--- TASK ---
Whichever lines of the entries hold the word "knee" should be identified and copied.

----------------------------------------

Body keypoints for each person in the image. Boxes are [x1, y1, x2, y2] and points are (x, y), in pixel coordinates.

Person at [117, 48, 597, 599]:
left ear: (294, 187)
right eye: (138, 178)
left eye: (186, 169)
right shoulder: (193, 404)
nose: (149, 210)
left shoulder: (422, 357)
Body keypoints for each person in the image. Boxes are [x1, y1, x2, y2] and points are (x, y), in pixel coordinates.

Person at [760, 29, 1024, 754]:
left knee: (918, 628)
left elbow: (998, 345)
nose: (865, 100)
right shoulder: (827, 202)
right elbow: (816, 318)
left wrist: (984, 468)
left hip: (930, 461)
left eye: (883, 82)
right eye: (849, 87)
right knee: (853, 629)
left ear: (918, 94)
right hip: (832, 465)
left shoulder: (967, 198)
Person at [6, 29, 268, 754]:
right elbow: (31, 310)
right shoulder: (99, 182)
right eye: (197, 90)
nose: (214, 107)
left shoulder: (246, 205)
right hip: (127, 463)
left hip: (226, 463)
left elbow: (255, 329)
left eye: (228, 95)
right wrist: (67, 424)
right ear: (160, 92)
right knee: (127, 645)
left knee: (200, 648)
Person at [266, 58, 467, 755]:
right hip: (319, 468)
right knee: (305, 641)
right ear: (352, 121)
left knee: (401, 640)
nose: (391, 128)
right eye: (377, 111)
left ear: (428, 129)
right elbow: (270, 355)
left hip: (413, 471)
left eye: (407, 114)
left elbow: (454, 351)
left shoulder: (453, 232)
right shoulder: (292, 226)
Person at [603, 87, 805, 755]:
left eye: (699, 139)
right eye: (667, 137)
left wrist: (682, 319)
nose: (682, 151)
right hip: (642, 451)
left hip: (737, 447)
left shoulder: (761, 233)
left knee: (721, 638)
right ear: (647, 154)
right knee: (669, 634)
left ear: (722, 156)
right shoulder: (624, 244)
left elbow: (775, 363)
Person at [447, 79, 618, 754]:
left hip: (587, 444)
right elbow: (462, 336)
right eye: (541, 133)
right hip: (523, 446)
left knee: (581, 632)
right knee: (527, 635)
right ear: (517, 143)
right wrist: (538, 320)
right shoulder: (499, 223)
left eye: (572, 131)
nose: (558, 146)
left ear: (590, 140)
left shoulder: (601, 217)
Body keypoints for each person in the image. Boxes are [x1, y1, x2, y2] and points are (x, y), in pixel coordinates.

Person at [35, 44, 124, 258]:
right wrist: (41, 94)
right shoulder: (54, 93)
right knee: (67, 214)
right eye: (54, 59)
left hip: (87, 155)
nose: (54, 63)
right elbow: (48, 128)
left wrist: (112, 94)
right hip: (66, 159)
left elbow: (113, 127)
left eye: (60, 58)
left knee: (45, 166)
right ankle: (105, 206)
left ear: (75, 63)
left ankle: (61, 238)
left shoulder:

----------------------------------------

--- TASK ANSWER ---
left knee: (918, 628)
right knee: (853, 629)
right knee: (127, 645)
left knee: (200, 648)
right knee: (305, 641)
left knee: (401, 640)
left knee: (721, 638)
right knee: (669, 634)
left knee: (581, 632)
right knee: (527, 635)
right knee: (67, 214)
left knee: (45, 166)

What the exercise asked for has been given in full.